§ Trecho do texto:
==================================================

Na semana do carnaval, a lendária figura do samba e deputada
estadual por São Paulo fala a respeito da festa popular e de sua atuação
na Assembleia, focada em cultura e direitos humanos. “Como deputada,
dou continuidade à luta que sempre tive como artista”
Carioca
de Madureira, foi em São Paulo que a primeira mulher a compor um samba
para a Mangueira encontrou apoio para exercer, no âmbito político, sua
luta em relação ao direitos humanos. Aos 70 anos, Leci Brandão tem o
fôlego de uma jovem militante para denunciar preconceitos ou qualquer
tipo de atitude que viole suas principais bandeiras: cultura, juventude,
movimento negro e mulheres.
“Sou carioca, mas o povo do estado de
São Paulo, desde os anos 1980, me acolheu, me adotou e entendeu toda a
minha forma de compor, minha postura nos principais assuntos que
aconteceram nesse pais, principalmente quando acontece qualquer coisa
ligada ao preconceito, seja ele de que ordem for. Vm aqui cumprir uma
missão, não vejo isso como essa coisa de mandato, de me achar deputada,
autoridade. Estou aqui cumprindo uma missão e foi o povo de são Paulo
que construiu tudo isso”, analisa.
Com um histórico próximo aos
movimentos sociais e à esquerda de uma maneira geral, a artista que
“está deputada”, como gosta de definir, se filiou em 2010 ao Partido
Comunista do Brasil (PCdoB) e, com mais de 85 mil votos, conseguiu se
eleger como uma das poucas mulheres com atuação progressista a ocupar
uma das cadeiras da Assembleia Legislativa de São Paulo. Seu trabalho
foi reconhecido pela população e, no páreo seguinte, em 2014, se
reelegeu com pouco mais de 71 mil votos.
Inserida num ambiente
majoritariamente composto por homens, brancos e de partidos de centro ou
direita, a deputada disse que não se espantou quando chegou na
Assembleia. Acostumada, pelo próprio histórico de militância, com o
preconceito e a descriminação, a sambista conta que o estranhamento
partiu justamente do outro lado.
“Na verdade, acho que o espanto
partiu mais das pessoas em relação a mim. As pessoas não acreditam muito
dessa coisa de artista estar no processo político, acham que é uma
coisa de oportunidade e depois nada acontece. E comigo foi ainda pior.
Muitos [deputados] para você ter uma ideia, nem me olhavam na cara direito. ‘O que que essa pessoa, essa sambista, tá fazendo aqui?’”, revela.
Leci mostra a cara
A deputada Leci Brandão em sessão de CPI na Assembleia (Foto: Alesp)

==================================================

§ Dados:
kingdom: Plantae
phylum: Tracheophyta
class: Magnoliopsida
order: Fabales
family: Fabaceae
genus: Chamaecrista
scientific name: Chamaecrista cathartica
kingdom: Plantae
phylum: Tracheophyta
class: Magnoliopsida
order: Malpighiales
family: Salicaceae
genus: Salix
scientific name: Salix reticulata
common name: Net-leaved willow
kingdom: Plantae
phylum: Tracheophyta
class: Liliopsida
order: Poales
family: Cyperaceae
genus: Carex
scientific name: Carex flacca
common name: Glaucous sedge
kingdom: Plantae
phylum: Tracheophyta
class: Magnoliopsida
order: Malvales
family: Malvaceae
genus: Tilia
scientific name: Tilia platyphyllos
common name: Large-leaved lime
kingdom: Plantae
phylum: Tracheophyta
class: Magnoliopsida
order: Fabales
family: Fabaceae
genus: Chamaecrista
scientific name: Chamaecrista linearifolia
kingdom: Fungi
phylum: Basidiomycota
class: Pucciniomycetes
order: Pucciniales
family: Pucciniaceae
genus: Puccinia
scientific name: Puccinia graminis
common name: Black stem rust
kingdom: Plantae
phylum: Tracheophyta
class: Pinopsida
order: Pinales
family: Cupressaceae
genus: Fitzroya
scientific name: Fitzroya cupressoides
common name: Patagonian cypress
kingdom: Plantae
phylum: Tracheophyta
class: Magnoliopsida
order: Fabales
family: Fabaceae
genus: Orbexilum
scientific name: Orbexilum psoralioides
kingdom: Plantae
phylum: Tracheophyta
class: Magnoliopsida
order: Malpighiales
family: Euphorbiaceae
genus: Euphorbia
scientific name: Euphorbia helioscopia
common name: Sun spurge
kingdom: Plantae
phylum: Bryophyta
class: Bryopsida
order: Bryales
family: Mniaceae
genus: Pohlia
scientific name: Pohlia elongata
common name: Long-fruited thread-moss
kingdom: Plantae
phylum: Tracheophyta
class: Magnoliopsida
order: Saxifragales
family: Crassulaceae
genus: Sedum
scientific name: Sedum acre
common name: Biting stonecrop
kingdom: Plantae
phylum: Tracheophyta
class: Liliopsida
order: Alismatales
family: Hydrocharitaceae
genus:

==================================================

§ Instrução dada A:
Segundo o trecho sobre Leci Brandão, com quantos votos ela se reelegeu em 2014?
§ Instrução dada B:
Escreva a continuação do trecho sobre Leci Brandão a partir da última frase apresentada.

§ Resultado da tarefa A:
Com pouco mais de 71 mil votos.

§ Resultado da tarefa B:
A
sambista conta que, independentemente do que pensavam dela quando
entrou na Casa, resolveu fazer o seu trabalho pautado pelas suas
demandas históricas que, inclusive, são justamente as pautas que menos
recebem atenção dos deputados. Sua luta, desde então, tem sido intensa
e, a partir do momento que entrou em comissões especiais, começou a ser
reconhecida por sua atuação.
“Tinha que dar uma legitimidade para
esse mandato, dando continuidade àquela luta que era apenas no setor
artístico. É como eu costumo a dizer: sou uma artista e estou deputada.
Então, à medida que fui participando das comissões (sou da comissão de
Educação e Cultura e da comissão de Direitos Humanos) as pessoas
começaram a prestar atenção no que estou fazendo aqui”, disse.
Entre
suas principais lutas como deputada, fazendo jus a seu berço no samba, é
uma atenção maior do poder público com a questão da cultura. Desde que
foi eleita parlamentar, Leci se articula para mobilizar mais deputados
em apoio a uma medida que julga ser essencial: a ampliação da verba no
orçamento do estado para a cultura.
“Fizemos inúmeras ações e
atividades relativas à cultura, principalmente de cultura popular.
Sabemos que num estado que tem 645 municípios, tem muita gente com
capacidade, muita gente sensível e a cultura é bem diversa. Isso precisa
ser valorizado. Sempre, na hora de estabelecer a LDO (Lei de Diretrizes
Orçamentárias) procuramos colocar para cultura 2% [do orçamento].
São Paulo não tem nem 1% direcionado para cultura e isso é um absurdo.
Estive sempre ao lado dos pontos de cultura, realizamos audiências
publicas com representantes da cultura de todos os municípios… Acho que
estamos cumprindo essa parte com muita consciência”, analisou.
Entre
outras pautas que Leci encabeçou na Assembleia e que promete continuar
colocando neste novo mandato está a questão da mulher. “A gente pede há
muito tempo que seja criada a secretaria estadual da Mulher, que não
existe. Hoje temos apenas uma coordenadoria e, pelo tamanho e
importância que o estado tem, tem que ter!”, pontuou, fazendo questão
ainda de destacar sua atuação próxima em relação às religiões de matriz
africana e a intolerância que envolve o tema.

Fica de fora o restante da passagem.